How to recover a cluster¶
There are cases of multiple possible scenarios where searchd service got stopped with no node in the cluster being able to serve requests. In these cases someone needs to recover the cluster or part of it. Due to multi-master nature of Galera library used for replication, a cluster is like one logical entity and takes care about each its node and node’s data consistency and keeps a cluster’s status as a whole. This allows safe writes on multiple nodes at the same time and maintains cluster integrity unlike a traditional asynchronous replication.
Here we take a cluster of nodes A, B and C as an example and consider scenarios where some or all nodes are out of service and what to do to bring them back.
Node A is stopped as usual. The other nodes receive “normal shutdown” message from node A. The cluster size is reduced and a quorum re-calculation is issued.
After node A got started as usual, it joins the cluster nodes. Node A will not serve any write transaction until the join is finished and it’s fully synchronized with the cluster. If a writeset cache on a donor node B or C, which is set with a Galera cluster’s option gcache.size, still has all transactions missed at node A, node A will receive a fast incremental state transfer (IST), that is, a transfer of only missed transactions. Otherwise, a snapshot state transfer (SST) will start, that is, a transfer of index files.
Nodes A and B are stopped as usual. That is the same situation as in previous case but the cluster’s size is reduced to 1 and node C itself forms primary component that allows it to handle write transactions.
Nodes A and B may be started as usual and will join the cluster after the start. Node C becomes a “donor” and provides the transfer of the state to nodes A and B.
All nodes are stopped as usual and the cluster is off.
The problem now is how to initialize cluster and it is important that on a clean shutdown of searchd nodes write the number of the last executed transaction into the cluster directory grastate.dat file along with the safe_to_bootstrap key. The node stopped last will have the safe_to_bootstrap: 1 option and the most advanced seqno number.
It is important that this node should start first to form a cluster. To bootstrap, a cluster daemon should be started on this node with the –new-cluster command line key.
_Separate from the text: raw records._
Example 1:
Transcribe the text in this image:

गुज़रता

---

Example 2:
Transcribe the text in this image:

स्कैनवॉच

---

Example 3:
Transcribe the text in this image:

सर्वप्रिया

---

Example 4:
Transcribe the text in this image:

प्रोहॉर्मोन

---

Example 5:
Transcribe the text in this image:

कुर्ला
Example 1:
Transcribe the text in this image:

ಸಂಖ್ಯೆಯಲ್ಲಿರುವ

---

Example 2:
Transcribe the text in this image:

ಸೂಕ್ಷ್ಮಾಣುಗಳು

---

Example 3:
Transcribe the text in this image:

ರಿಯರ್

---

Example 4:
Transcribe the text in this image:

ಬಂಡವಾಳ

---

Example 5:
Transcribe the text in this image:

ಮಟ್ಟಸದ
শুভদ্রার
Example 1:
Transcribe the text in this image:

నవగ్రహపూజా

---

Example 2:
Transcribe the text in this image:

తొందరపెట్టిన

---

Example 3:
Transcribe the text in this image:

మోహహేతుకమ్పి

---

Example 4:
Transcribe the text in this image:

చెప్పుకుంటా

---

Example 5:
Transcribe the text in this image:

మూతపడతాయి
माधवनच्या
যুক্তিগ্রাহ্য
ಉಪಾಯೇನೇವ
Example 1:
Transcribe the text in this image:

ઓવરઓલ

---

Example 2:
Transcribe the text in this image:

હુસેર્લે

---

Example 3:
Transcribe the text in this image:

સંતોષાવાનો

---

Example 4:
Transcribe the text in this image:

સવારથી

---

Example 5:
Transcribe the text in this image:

If another node starts first and bootstraps the cluster, then the most advanced node joins that cluster, performs full SST and receives an index file where some transactions are missed in comparison with index files it got before. That is why it is important to start the node that shut down last or to look at the cluster directory grastate.dat file to find the node with the safe_to_bootstrap: 1 option.
Node A disappears from the cluster due to crash or network failure.
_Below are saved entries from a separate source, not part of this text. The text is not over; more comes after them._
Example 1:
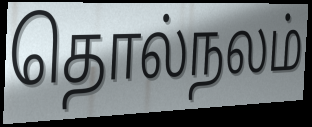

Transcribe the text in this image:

தொல்நலம்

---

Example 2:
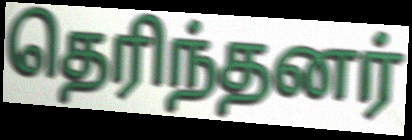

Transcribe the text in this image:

தெரிந்தனர்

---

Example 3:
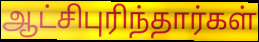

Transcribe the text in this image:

ஆட்சிபுரிந்தார்கள்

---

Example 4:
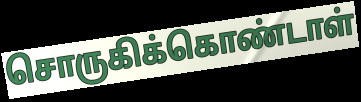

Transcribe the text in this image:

சொருகிக்கொண்டாள்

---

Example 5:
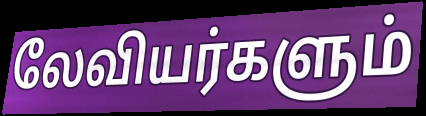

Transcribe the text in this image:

லேவியர்களும்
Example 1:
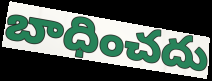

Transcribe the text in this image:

బాధించదు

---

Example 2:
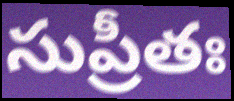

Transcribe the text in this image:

సుప్రీతః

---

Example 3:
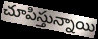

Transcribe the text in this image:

చూపిస్తున్నాయి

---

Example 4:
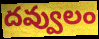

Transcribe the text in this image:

దవ్వులం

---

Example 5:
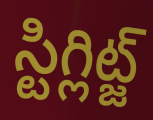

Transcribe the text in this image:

స్టిగ్లిట్జ్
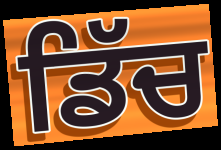
ਡਿੱਚ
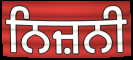
ਨਿਜ਼ਨੀ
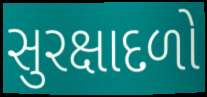
સુરક્ષાદળો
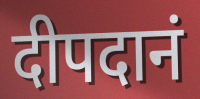
दीपदानं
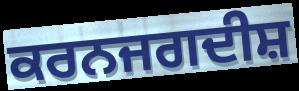
ਕਰਨਜਗਦੀਸ਼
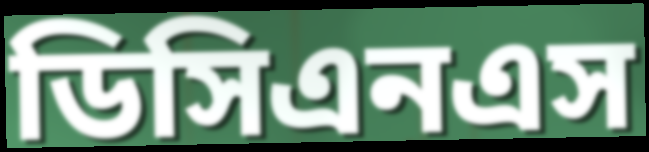
ডিসিএনএস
Nodes B and C try to reconnect to missed node A and after failure remove node A from the cluster. The cluster quorum is valid as 2 out of 3 nodes are running and the cluster works as usual.
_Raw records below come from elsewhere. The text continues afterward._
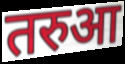
तरुआ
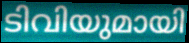
ടിവിയുമായി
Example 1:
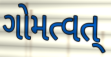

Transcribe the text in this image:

ગોમત્વત્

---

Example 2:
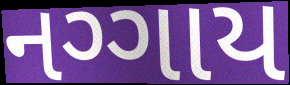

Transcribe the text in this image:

નગ્ગાય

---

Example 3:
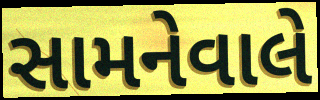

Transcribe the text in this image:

સામનેવાલે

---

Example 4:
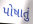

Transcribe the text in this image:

પોષાતું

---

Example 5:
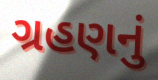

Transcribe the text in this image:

ગ્રહણનું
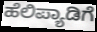
ಹೆಲಿಪ್ಯಾಡಿಗೆ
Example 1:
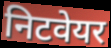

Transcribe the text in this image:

निटवेयर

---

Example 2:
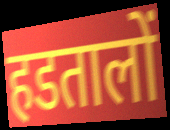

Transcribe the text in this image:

हडतालों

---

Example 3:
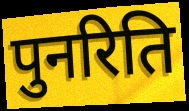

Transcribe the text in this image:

पुनरिति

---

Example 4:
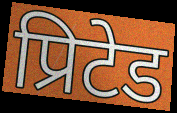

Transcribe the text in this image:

प्रिटेड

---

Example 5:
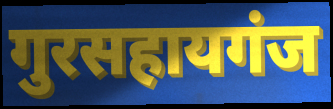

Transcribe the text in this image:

गुरसहायगंज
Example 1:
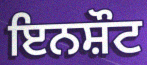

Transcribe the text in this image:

ਇਨਸ਼ੌਟ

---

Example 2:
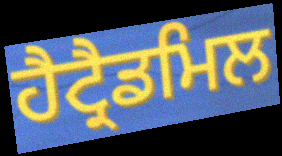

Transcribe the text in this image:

ਹੈਟ੍ਰੈਡਮਿਲ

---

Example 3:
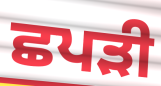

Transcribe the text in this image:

ਛਪੜੀ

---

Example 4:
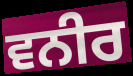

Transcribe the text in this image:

ਵਨੀਰ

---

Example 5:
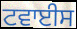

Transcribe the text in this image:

ਟਵਾਈਸ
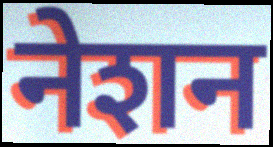
नेशन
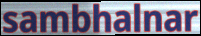
sambhalnar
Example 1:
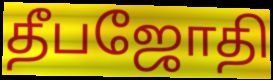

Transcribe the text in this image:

தீபஜோதி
After node A restarts it will join the cluster automatically the same way as in case 1.
Nodes A and B disappear. Node C is not able to form the quorum alone as 1 node is less than 1.5 (half of 3). So the cluster on node C is switched to non-primary state and node C rejects any write transactions with an error message.
Meanwhile, the single node C is waiting for other nodes to connect and try to connect them itself. If this happens, after the network is restored and nodes A and B are running again, the cluster will be formed again automatically. If nodes A and B are just cut from node C, but they can still reach each other, they keep working as usual because they still form the quorum.
However, if both nodes A and B crashed or restarted due to power outage, someone should turn on primary component on the C node with a following statement:
SET CLUSTER posts GLOBAL 'pc.bootstrap' = 1
But someone must make sure that all the other nodes are really unreachable before doing that, otherwise split-brain happens and separate clusters get formed.
All nodes crashed. In this case the grastate.dat file at cluster directory is not updated and does not contain a valid sequence number seqno.
If this happened, someone should find the most advanced node and start the daemon on it with the –new-cluster-force command line key. All other nodes will start as usual as in case 3.
Split-brain causes a cluster to get into non-primary state. For example, the cluster consists of even number of nodes (four), two couple of nodes being located in separate datacenters, and network failure interrupts the connection these datacenters.
Split-brain happens as each group of nodes has exactly half of quorum. Both groups stop to handle write transactions as Galera replication model cares about data consistency and the cluster can not accept write transactions without quorum. But nodes in both groups try to re-connect to the nodes nodes from the other group to restore the cluster.
If someone wants to restore the cluster without network got restored the same steps as in case 5 can be done but only at one group of nodes
SET CLUSTER posts GLOBAL 'pc.bootstrap' = 1
After that, the group with the node we run this statement at can successfully handle write transactions again.
However, we want to notice that if the statement gets issued at both groups this will end up with two separate clusters made, so the following network restoration will not make the groups to rejoin.